EXTERIOR: The exterior is very noticeably in two halves, with the tower and nave in pale grey render, in the rather spare Gothic of the 1830s, while the east end is in sharply contrasting patterned red brick, in the Early English style. The short tower has two stages with diagonal buttresses, embattled parapet and uncupsed lancet openings. There are small square stair turrets in the returns of the tower, for the gallery stairs. Four pinnacles on the parapet were removed in the mid-20th century. The main entrance is a small porch in the west bay of the south nave wall. There are triangular dormer lights in the nave roof, and the nave windows (again uncusped lancets) are evenly divided by narrow buttresses. The east end has plate traceried windows with limestone dressings, and blue brick diaper work in the gables, etc. The east wall and the prominent south transept gable have a similar arrangement of a central two-light window, its base stepped up, with lancets either side. The north transept has a simpler triple lancet, and to its west, attached to the nave is a small red-brick addition probably c. 1990s.
INTERIOR: The effect of two disparate churches squashed together is equally apparent. The nave is rendered and painted, and has a dark-stained tie-beam roof, probably of 1882-3, with leafy gilded wrought-iron supports. The 1830s north and south galleries were removed in the 19th century, and the ritual west gallery in 1969. The 1880s enlargement is of exposed red brick, with minimal dressings; the arch mouldings are mostly brick. In contrast with the nave the roofs here have a white-painted ground. The chancel arch has no capitals but continuous mouldings with brick cogging around the soffit. Twin arches of brick with some dressed stone insets sit between transepts and crossing; above are pierced vesicas with tracery forming a sort of internal window in the brick walls that divide the roof spaces. Over the crossing the roof is timbered and folded.

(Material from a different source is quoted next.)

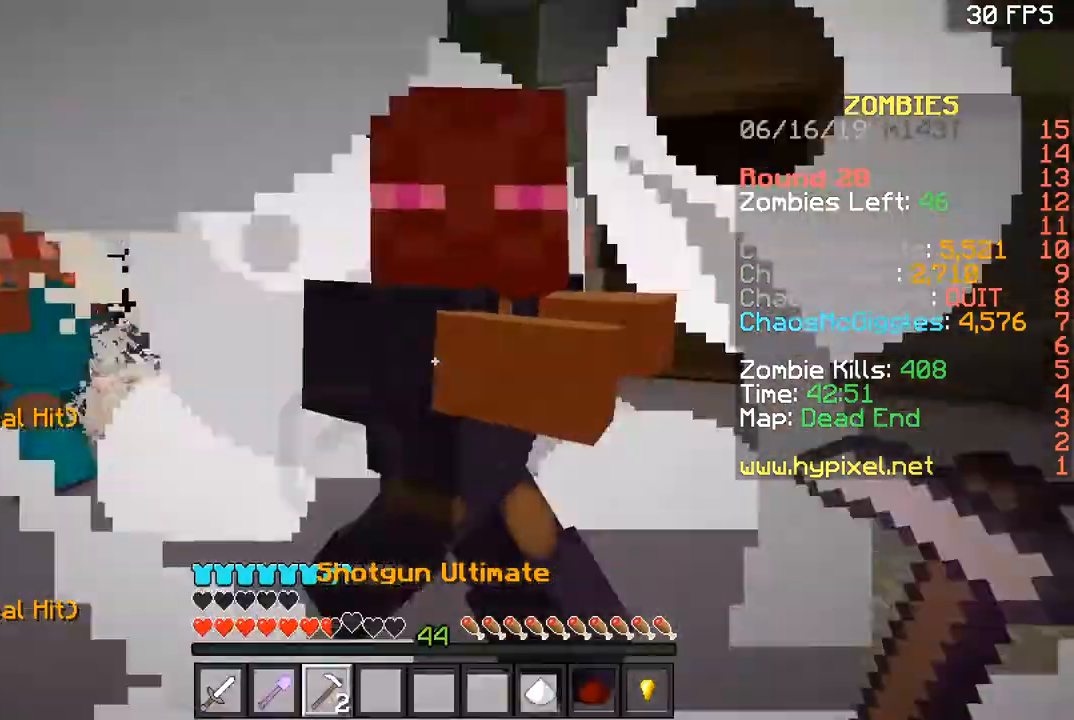
{"keys": ["s"], "mouse": [], "events": [[33, "mouse_right", "down"], [167, "mouse_right", "up"], [234, "a", "up"], [234, "mouse_right", "down"], [300, "mouse_right", "up"]]}
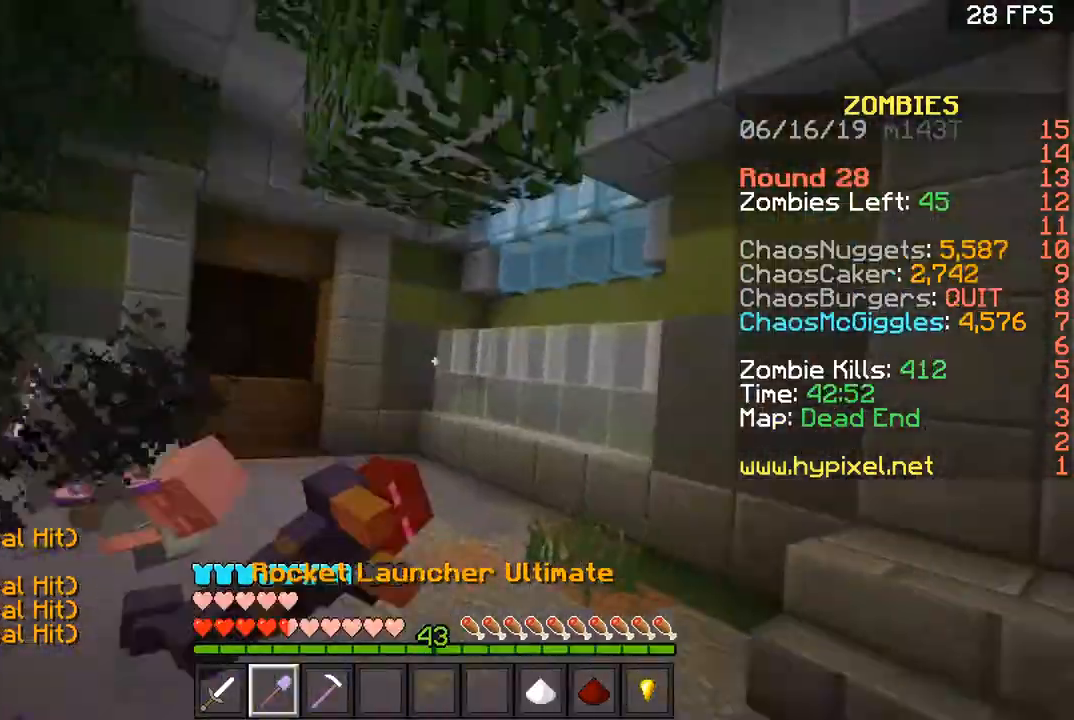
{"keys": ["s"], "mouse": [], "events": [[166, "mouse_right", "down"], [300, "mouse_right", "up"]]}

PRINCIPAL FIXTURES: The reredos has two big panels with angels flanking a central patterned panel with gilded mosaic: similar borders line the whole of the tiled east wall. It was supplied in the mid-1880s by Powell of Whitefriars, who also made the east window in 1886. Neo-Perp altar of oak. Floors of mutli-coloured encaustic tiles. The north transept glass is of 1897, the S of 1901. In the centre of the crossing is an altar on Gothic arched supports, designed by Illingworth & Partridge, 1997. The font (1969) is a plain circular bowl of Clipsham stone on a brick plinth, re-sited at the ritual west end in 1994. Simple but robust oak chancel stalls and nave pews with shaped bench ends, 1937.
HISTORY: St James was a chapel of ease to Solihull, on land given by the Lord of the Manor, the Earl of Plymouth. Plans were made in 1830 and the chapel was consecrated on August 2, 1832. The cost was £1,584. Little is known about the architect Robert Ebbels (d. 1860). He trained possibly under William Atkinson, and practised in the Wolverhampton area, although he also designed several churches in Hampshire, Surrey etc. St James, Shirley appears to have been his first known work. The reason for the church's reverse orientation is uncertain; Ebbels's plans show the chancel at the east end. A new ritual east end was begun in 1882, and the church reopened on January 31, 1883. The architect was 'Mr Cotton of Birmingham' (Kelly's Directory of Warwickshire, 1912 p241); presumably John Cotton (1844-1934). He came from Bromsgrove and seems to have favoured a rather hard-edged Early English Gothic in red brick, sometimes with contrasting patterns in brick or slate. His works include Bromsgrove Big School, the Bromsgrove School of Art And Science, and St Thomas, Hockley Heath (1879). The interior was comprehensively reordered in 1969 with the altar re-sited at true east under a Modernist baldacchino, a new font under the crossing, and the main entrance in the south transept. These changes were reversed and the original orientation restored in 1994.
SOURCES
Colvin, H., Biographical Dictionary of British Architects, 1600-1840 (1995), 328-9.
Pevsner, N., Buildings of England: Warwickshire (1966).
Lambeth Palace Library, Incorporated Church Building Society (ICBS) archive, file 01204, plans of 1830 (www.churchplansonline.org).
REASONS FOR DESIGNATION
The Church of St James is designated at Grade II for the following principal reasons:
* A chapel-of-ease by a little-known architect, Robert Ebbels, 1830-2, constituting the ritual west tower and nave.
* Crossing, chancel and transepts of 1882-3, on a larger scale and in patterned blue and red brick, probably by John Cotton of Bromsgrove, forms an interesting enlargement, in a distinctly different style.
* Pleasing and thoughtfully handled internal brickwork throughout the 1880s enlargement.
* Good Late Victorian fittings including a mosaic reredos and stained glass by Powell & Sons, c. 1886.